Funk and Wagnall’s was offering their annual famous Standard Dictionary and promised to improve the dialect of a daily vocabulary peppered in 1945, with “dame” (a good-looking woman), “jive bomber” (a good dancer), “cut a rug” (dancing), “What’s buzzin’, cousin?” (How are you?), “killer-diller” ((something amazing), “chrome dome” (a bald man), “Snap your cap!” (get angry), “armored heifer” (a can of milk), “Take a powder” (to leave), “now you’re on the trolley” (now you get it), and “hi-de-ho” (hello). (252-253)

Shirley also included numerous references to newspaper advertising during the early part of 1945, including the following:

There was Serutan for the thirty-five and over crowd for relief from constipation and to restore “regularity.” Also, one ad featured a woman telling the reader “how to keep your husband happy after 35.” The solution, she said, was to “get real relief from constipation.” Her husband, after taking Serutan, was a “changed man. He feels better—looks better. And we’re both enjoying life again.” (115)

I wish Shirley had told how a man could help his wife “get real relief” and become “a changed woman”. I might try it! (I’d proceed with caution, however, as I think it would take more than Serutan to make me a “changed man”!
Shirley was a well-rounded recorder of advertising history. He did not fail to note how wives who so wished could increase their husbands’ discomfort: “And to help create the constipation, Betty Crocker was pushing a ‘corn sausage pie.’” (115)
In cases of distress, martial, marital or otherwise, Dr. Mincey recommends, Dear Reader, taking two Exlax and calling someone else in the morning!

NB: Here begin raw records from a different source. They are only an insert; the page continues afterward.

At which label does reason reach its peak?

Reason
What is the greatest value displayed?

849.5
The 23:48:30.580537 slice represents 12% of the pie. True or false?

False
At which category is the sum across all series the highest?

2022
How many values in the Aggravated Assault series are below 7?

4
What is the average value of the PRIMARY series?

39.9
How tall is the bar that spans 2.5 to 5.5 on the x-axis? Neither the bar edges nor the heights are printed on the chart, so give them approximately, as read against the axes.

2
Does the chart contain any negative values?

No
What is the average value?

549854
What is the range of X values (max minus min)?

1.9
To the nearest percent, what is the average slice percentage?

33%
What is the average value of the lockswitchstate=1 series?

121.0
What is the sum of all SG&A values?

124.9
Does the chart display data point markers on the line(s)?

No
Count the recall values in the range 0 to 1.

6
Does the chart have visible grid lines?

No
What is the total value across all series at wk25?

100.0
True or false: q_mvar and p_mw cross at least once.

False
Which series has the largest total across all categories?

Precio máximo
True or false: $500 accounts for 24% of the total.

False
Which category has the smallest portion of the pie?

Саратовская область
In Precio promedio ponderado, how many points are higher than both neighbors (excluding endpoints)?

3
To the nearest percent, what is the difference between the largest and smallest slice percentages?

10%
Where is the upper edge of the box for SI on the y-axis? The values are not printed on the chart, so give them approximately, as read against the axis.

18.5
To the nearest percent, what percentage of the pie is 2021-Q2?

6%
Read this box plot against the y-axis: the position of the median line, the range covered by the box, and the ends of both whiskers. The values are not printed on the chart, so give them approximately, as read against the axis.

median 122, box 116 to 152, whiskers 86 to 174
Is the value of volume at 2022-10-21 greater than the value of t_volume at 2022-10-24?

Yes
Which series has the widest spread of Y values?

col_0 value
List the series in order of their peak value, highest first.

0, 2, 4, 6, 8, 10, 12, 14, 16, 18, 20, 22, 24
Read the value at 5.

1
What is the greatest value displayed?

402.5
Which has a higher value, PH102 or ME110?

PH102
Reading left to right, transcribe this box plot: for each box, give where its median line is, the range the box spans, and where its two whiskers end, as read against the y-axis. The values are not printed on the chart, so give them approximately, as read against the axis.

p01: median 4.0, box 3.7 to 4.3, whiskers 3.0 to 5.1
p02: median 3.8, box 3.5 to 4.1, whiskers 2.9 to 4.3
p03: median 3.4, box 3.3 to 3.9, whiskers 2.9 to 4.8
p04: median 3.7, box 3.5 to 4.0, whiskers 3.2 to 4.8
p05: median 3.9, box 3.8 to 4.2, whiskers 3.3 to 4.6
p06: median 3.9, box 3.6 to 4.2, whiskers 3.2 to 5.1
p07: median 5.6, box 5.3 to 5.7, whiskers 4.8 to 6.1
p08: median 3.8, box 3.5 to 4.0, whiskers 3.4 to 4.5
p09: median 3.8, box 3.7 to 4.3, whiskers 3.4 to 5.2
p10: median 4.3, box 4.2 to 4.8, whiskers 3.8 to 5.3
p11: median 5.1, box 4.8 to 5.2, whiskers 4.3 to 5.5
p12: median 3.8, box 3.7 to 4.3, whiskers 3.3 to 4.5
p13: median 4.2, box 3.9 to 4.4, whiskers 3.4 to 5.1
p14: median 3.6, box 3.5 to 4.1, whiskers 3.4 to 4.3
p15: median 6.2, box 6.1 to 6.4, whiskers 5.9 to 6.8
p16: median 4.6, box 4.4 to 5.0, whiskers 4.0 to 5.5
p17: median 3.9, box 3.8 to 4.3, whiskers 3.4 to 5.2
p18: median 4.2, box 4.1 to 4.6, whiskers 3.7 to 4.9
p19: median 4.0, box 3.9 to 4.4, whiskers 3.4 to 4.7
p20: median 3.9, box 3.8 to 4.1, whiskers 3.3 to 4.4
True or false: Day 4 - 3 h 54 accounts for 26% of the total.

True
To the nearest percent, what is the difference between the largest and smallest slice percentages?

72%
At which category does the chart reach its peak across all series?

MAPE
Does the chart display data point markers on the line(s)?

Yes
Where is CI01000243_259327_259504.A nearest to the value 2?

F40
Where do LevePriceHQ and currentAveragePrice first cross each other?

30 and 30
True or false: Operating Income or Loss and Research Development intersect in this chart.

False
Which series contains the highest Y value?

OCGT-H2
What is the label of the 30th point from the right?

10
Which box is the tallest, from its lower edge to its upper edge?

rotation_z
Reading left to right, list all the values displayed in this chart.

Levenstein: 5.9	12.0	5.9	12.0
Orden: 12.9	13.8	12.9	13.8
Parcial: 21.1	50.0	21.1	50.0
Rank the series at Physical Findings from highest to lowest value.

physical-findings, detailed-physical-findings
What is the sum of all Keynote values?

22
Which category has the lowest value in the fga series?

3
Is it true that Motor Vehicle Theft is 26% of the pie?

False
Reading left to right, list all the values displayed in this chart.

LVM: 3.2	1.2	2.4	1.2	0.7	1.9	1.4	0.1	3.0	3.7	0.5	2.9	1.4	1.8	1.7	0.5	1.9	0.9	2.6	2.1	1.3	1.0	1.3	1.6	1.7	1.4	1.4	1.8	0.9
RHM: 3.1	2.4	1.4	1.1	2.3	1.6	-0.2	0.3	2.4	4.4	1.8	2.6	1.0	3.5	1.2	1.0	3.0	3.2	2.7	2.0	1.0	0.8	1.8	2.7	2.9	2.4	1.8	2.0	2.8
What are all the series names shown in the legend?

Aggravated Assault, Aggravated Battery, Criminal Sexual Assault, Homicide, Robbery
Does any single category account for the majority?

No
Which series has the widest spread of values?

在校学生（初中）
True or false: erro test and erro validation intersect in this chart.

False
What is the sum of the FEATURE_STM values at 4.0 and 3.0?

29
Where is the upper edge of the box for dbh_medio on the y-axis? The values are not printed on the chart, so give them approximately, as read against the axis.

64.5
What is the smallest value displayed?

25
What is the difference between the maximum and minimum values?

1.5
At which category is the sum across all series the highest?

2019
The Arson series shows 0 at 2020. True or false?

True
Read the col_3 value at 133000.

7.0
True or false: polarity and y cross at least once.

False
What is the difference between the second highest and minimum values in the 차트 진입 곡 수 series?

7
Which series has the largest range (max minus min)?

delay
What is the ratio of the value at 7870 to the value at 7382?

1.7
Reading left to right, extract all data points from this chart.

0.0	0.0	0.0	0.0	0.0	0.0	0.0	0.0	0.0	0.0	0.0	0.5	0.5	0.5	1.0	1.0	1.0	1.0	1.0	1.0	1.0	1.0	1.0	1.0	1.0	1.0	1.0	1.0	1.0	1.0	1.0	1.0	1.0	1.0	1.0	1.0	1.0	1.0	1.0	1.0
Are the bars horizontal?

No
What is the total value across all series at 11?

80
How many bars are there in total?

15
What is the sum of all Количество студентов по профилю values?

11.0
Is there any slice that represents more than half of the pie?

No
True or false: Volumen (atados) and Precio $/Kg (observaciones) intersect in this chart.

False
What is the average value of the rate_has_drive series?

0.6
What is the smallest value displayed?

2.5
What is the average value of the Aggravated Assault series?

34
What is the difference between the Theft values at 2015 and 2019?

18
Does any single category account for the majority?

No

ANSWER TO QUESTION OF THE WEEK # 66
What did the cook name his combination of laxative and alphabet soup? (ANSWER: “Letter Rip”.)

QUESTION OF THE WEEK # 67
What inspires you to get out of bed every morning? (See next week’s article in historicunioncounty.com for the answer.)

EMAIL THOUGHTS

In honor of dictionary day, I was invited to give a few words.

Still trying to get my head around the fact that 'Take Out' can mean food, dating, or murder.

Two fish were in a tank. One looks at the other and asks, do you know how to drive this thing?

I appear to be developing an age-related (I think) memory problem. I cannot seem to remember the things I’ve forgotten.

It's probably my age that tricks people into thinking I'm an adult.

It's weird being the same age as old people.

Think you’re old and you will be old. Think you are young and you will be delusional.

You don't realize how old you are until you sit on the floor and then try to get back up.

You know you are getting old when everything either dries up or leaks.

I'm not saying I'm old and worn out, but I try to make sure I'm nowhere near the curb on trash day.

We celebrated last night with a couple of adult beverages ...... Metamucil and Ensure.

Ah, being young is beautiful, but being old is comfortable.

Reading gives us someplace to go when we have to stay where we are.

“Of the four wars in my lifetime, none came about because the U.S. was too strong.”